France Passes G20 Baton after Messy Cannes Summit

France's year-long G20 term stumbled to a messy end at the Cannes summit, where President Nicolas Sarkozy's dreams of reforming world finance were torpedoed by the eurozone debt crisis.

The leaders of the world's most powerful economies cobbled together a list of promised measures to boost growth and reinforce the IMF, but the statement was short on detail and all eyes were fixed on Rome and Athens.

There, Italy's Prime Minister Silvio Berlusconi was forced to accept IMF oversight of his budget-cutting program, and Greece's George Papandreou scraped through a confidence vote after swallowing EU bailout terms.

The summit, which took place on Thursday and Friday on Cannes' rain-swept seafront, marked the end of France's turn as head of the G20 bloc of major economies, and the start of Mexico's stint.

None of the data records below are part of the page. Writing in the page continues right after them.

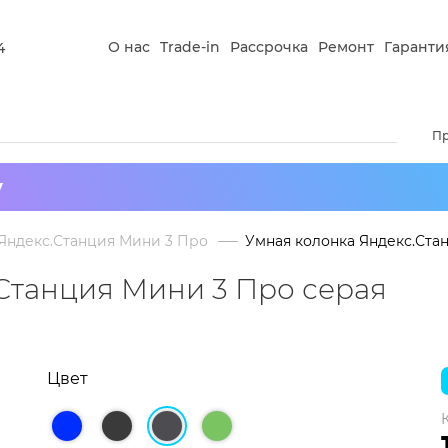
О нас
Trade-in
Рассрочка
Ремонт
Гаранти
4
П
у
Яндекс.Станция Мини 3 Про
Умная колонка Яндекс.Ста
Чтобы к
Станция Мини 3 Про серая
зареги
оплати
доставк
Подроб
Цвет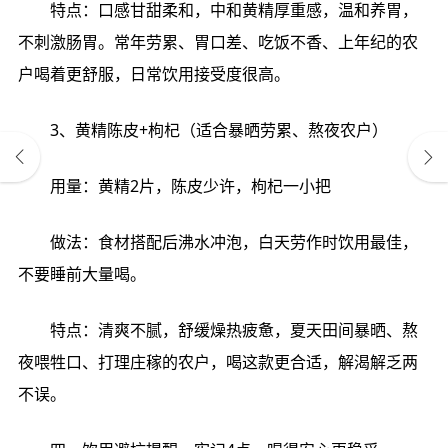
特点：口感甘甜柔和，中和黄精厚重感，温和养胃，
不刺激肠胃。常年劳累、胃口差、吃饭不香、上年纪的农
户喝着更舒服，日常饮用接受度很高。
3、黄精陈皮+枸杞（适合暴晒劳累、熬夜农户）
用量：黄精2片，陈皮少许，枸杞一小把
做法：食材搭配后沸水冲泡，白天劳作时饮用最佳，
不要睡前大量喝。
特点：清爽不腻，舒缓燥热疲惫，夏天田间暴晒、熬
夜喂牲口、打理庄稼的农户，喝这款更合适，解渴解乏两
不误。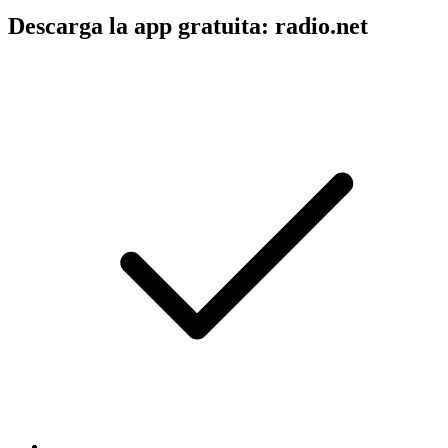
Descarga la app gratuita: radio.net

It was also, in symbolic turns, an embarrassment for Europe, with its leaders begging cap in hand for cash from China and other major emerging economies to fund elaborate bailout plans for the Mediterranean fringe.

Instead, the younger powers agreed to boost the size of the International Monetary Fund's war chest, raising the prospect that the Old Continent will find its budgets under scrutiny by officials from its former colonies.

And the final statement put no final size on even this promise of aid, kicking the decisions down the road to a future finance ministers' meeting.

Financial markets were unimpressed by Sarkozy's G20 swansong, closing down sharply Friday, and the Cannes debate did nothing to strengthen Italy, which saw its borrowing costs soar to a new and barely sustainable level.

"Put simply, the world faces challenges that put our economic recovery at risk," U.S. President Barack Obama said, reflecting concerns that Europe has failed to get to grips with its sovereign debt debacle.

Italian Prime Minister Silvio Berlusconi admitted that Italy had asked for the IMF to monitor his economic reforms, hoping to convince bond traders that his government is a safer bet than troubled neighbor Greece.

"The main problem we have, which has been clearly identified as much by the Italian authorities as by their partners, is a lack of credibility in the measures that have been announced," IMF chief Christine Lagarde warned.

In Athens, Prime Minister George Papandreou, who had been summoned to Cannes for a humiliating dressing down by Sarkozy and Germany's Chancellor Angela Merkel, narrowly won a vote of confidence.

Shortly before lawmakers began voting, Papandreou had announced he would see Greek President Carolos Papoulias later on Saturday to hand in his mandate and start talks on the formation of an emergency unity government.

Whatever the result, his eurozone partners had made it clear that either he or his successor would have to push through a bailout deal tied to tight fiscal controls decided last week in Brussels.

EU leaders warned that Greece would not get the next planned eight billion euro ($11 billion) aid installment from the IMF and EU unless the deal went through, and threatened to boot Athens out of the Union if it defaults.

Without these EU-IMF funds, Greece would run out of money within weeks.

The G20 leaders also pledged to ensure that the IMF has sufficient cash on hand to respond to the possible crisis and tasked finance ministers to come up with options for a eurozone "trust fund".

But they failed to pledge any precise sums, and observers said this marked a failure.

"It is fair to say the G20 summit with accompanying theatrics from Greece and Italy and the failure of the IMF and China to come to Europe's rescue has worsened the euro crisis," said Sony Kapoor of think-tank Re-Define.

The next G20 summit will be in Mexico in June 2012.